41. The kit of parts, composition or chimaeric molecule of claim 27 wherein the allergen is associated with asthma, rhinitis, atopic dermatitis or hayfever.

42. The method of claim 22 wherein the allergen is associated with asthma, rhinitis, atopic dermatitis or hayfever.

43. A method for increasing the T_H1:T_H2ratio of an immune response in a patient, or for treating a patient with or at risk of allergy, comprising the steps of (1) obtaining antigen presenting cells or precursors thereof, preferably dendritic cells or precursors thereof, from the patient; (2) contacting said antigen presenting cells with a polynucleotide as defined in claim 26, ex vivo; and (3) reintroducing the so treated antigen presenting cells into the patient.
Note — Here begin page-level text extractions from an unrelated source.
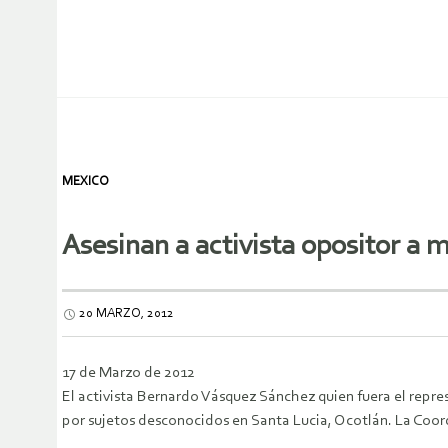
MEXICO
Asesinan a activista opositor a 
20 MARZO, 2012
17 de Marzo de 2012
El activista Bernardo Vásquez Sánchez quien fuera el repr
por sujetos desconocidos en Santa Lucia, Ocotlán. La Coordi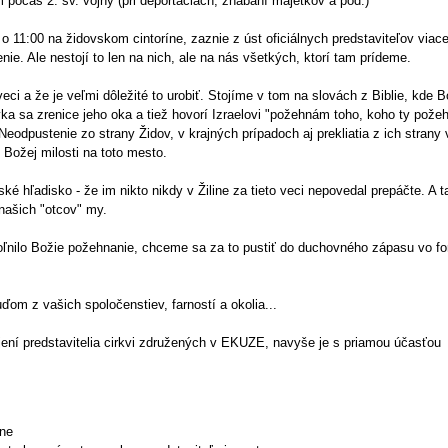
počas 2. sv. vojny (pri deportáciách, zhabaní majetkov a pod.)
 o 11:00 na židovskom cintoríne, zaznie z úst oficiálnych predstaviteľov viac
ie. Ale nestojí to len na nich, ale na nás všetkých, ktorí tam prídeme.
ci a že je veľmi dôležité to urobiť. Stojíme v tom na slovách z Biblie, kde 
týka sa zrenice jeho oka a tiež hovorí Izraelovi "požehnám toho, koho ty pože
Neodpustenie zo strany Židov, v krajných prípadoch aj prekliatia z ich strany 
Božej milosti na toto mesto.
ské hľadisko - že im nikto nikdy v Žiline za tieto veci nepovedal prepáčte. A t
našich "otcov" my.
uvoľnilo Božie požehnanie, chceme sa za to pustiť do duchovného zápasu vo f
ďom z vašich spoločenstiev, farností a okolia...
jení predstavitelia cirkvi združených v EKUZE, navyše je s priamou účasťou
ine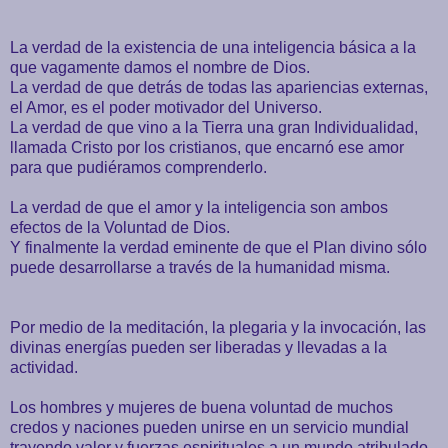
La verdad de la existencia de una inteligencia básica a la
que vagamente damos el nombre de Dios.
La verdad de que detrás de todas las apariencias externas,
el Amor, es el poder motivador del Universo.
La verdad de que vino a la Tierra una gran Individualidad,
llamada Cristo por los cristianos, que encarnó ese amor
para que pudiéramos comprenderlo.
La verdad de que el amor y la inteligencia son ambos
efectos de la Voluntad de Dios.
Y finalmente la verdad eminente de que el Plan divino sólo
puede desarrollarse a través de la humanidad misma.
Por medio de la meditación, la plegaria y la invocación, las
divinas energías pueden ser liberadas y llevadas a la
actividad.
Los hombres y mujeres de buena voluntad de muchos
credos y naciones pueden unirse en un servicio mundial
trayendo valor y fuerzas espirituales a un mundo atribulado.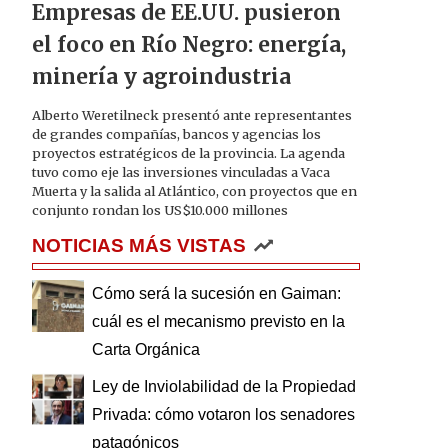
Empresas de EE.UU. pusieron
el foco en Río Negro: energía,
minería y agroindustria
Alberto Weretilneck presentó ante representantes
de grandes compañías, bancos y agencias los
proyectos estratégicos de la provincia. La agenda
tuvo como eje las inversiones vinculadas a Vaca
Muerta y la salida al Atlántico, con proyectos que en
conjunto rondan los US$10.000 millones
NOTICIAS MÁS VISTAS
Cómo será la sucesión en Gaiman:
cuál es el mecanismo previsto en la
Carta Orgánica
Ley de Inviolabilidad de la Propiedad
Privada: cómo votaron los senadores
patagónicos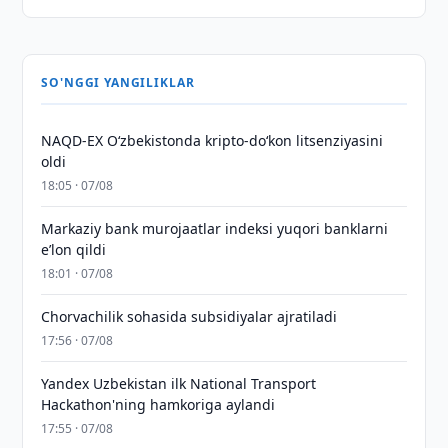
SO'NGGI YANGILIKLAR
NAQD-EX O‘zbekistonda kripto-do‘kon litsenziyasini
oldi
18:05 · 07/08
Markaziy bank murojaatlar indeksi yuqori banklarni
eʼlon qildi
18:01 · 07/08
Chorvachilik sohasida subsidiyalar ajratiladi
17:56 · 07/08
Yandex Uzbekistan ilk National Transport
Hackathon'ning hamkoriga aylandi
17:55 · 07/08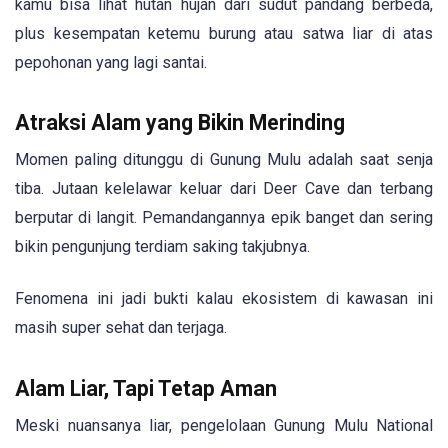
kamu bisa lihat hutan hujan dari sudut pandang berbeda,
plus kesempatan ketemu burung atau satwa liar di atas
pepohonan yang lagi santai.
Atraksi Alam yang Bikin Merinding
Momen paling ditunggu di Gunung Mulu adalah saat senja
tiba. Jutaan kelelawar keluar dari Deer Cave dan terbang
berputar di langit. Pemandangannya epik banget dan sering
bikin pengunjung terdiam saking takjubnya.
Fenomena ini jadi bukti kalau ekosistem di kawasan ini
masih super sehat dan terjaga.
Alam Liar, Tapi Tetap Aman
Meski nuansanya liar, pengelolaan Gunung Mulu National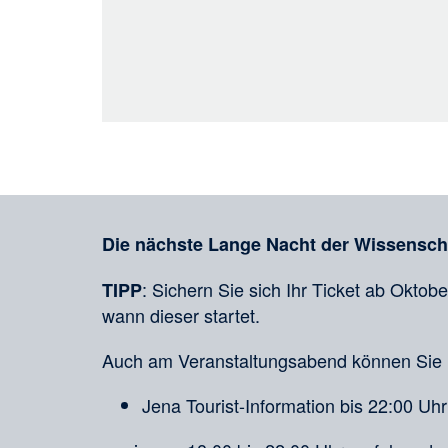
Teilen
in
sozialen
Merkliste
Medien
Die nächste Lange Nacht der Wissenschaf
: Sichern Sie sich Ihr Ticket ab Oktob
TIPP
wann dieser startet.
Auch am Veranstaltungsabend können Sie 
Jena Tourist-Information bis 22:00 Uhr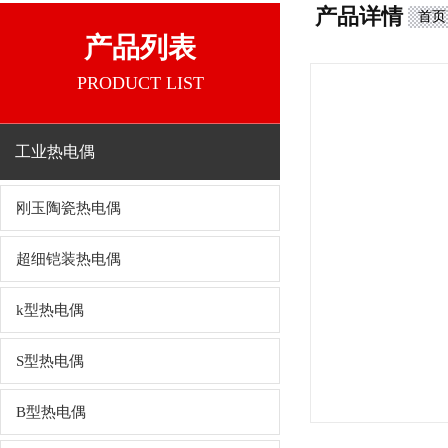
产品详情
首页
产品列表
PRODUCT LIST
工业热电偶
刚玉陶瓷热电偶
超细铠装热电偶
k型热电偶
S型热电偶
B型热电偶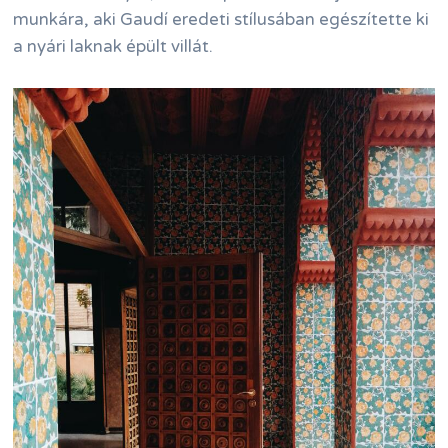
munkára, aki Gaudí eredeti stílusában egészítette ki
a nyári laknak épült villát.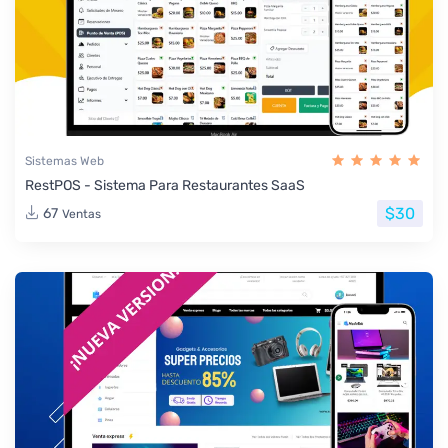
Sistemas Web
RestPOS - Sistema Para Restaurantes SaaS
$30
67
Ventas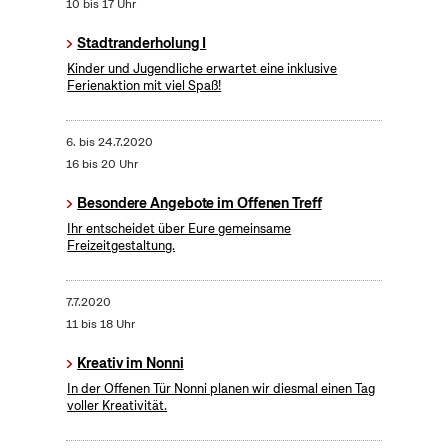
10 bis 17 Uhr
Stadtranderholung I
Kinder und Jugendliche erwartet eine inklusive
Ferienaktion mit viel Spaß!
6.
bis
24.7.2020
16 bis 20 Uhr
Besondere Angebote im Offenen Treff
Ihr entscheidet über Eure gemeinsame
Freizeitgestaltung.
7.7.2020
11 bis 18 Uhr
Kreativ im Nonni
In der Offenen Tür Nonni planen wir diesmal einen Tag
voller Kreativität.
44. A method for increasing the T_H1:T_H2ratio of an immune response in a patient, or for treating a patient with or at risk of allergy, comprising the steps of (1) obtaining antigen presenting cells or precursors thereof, preferably dendritic cells or precursors thereof, from the patient; (2) contacting said antigen presenting cells with a chimaeric molecule as defined in claim 27, ex vivo; and (3) reintroducing the so treated antigen presenting cells into the patient.

45. A pharmaceutical composition comprising a polynucleotide as defined in claim 26, and a pharmaceutically acceptable a carrier.

46. A pharmaceutical composition comprising a vaccine as defined in claim 30, and a pharmaceutically acceptable carrier.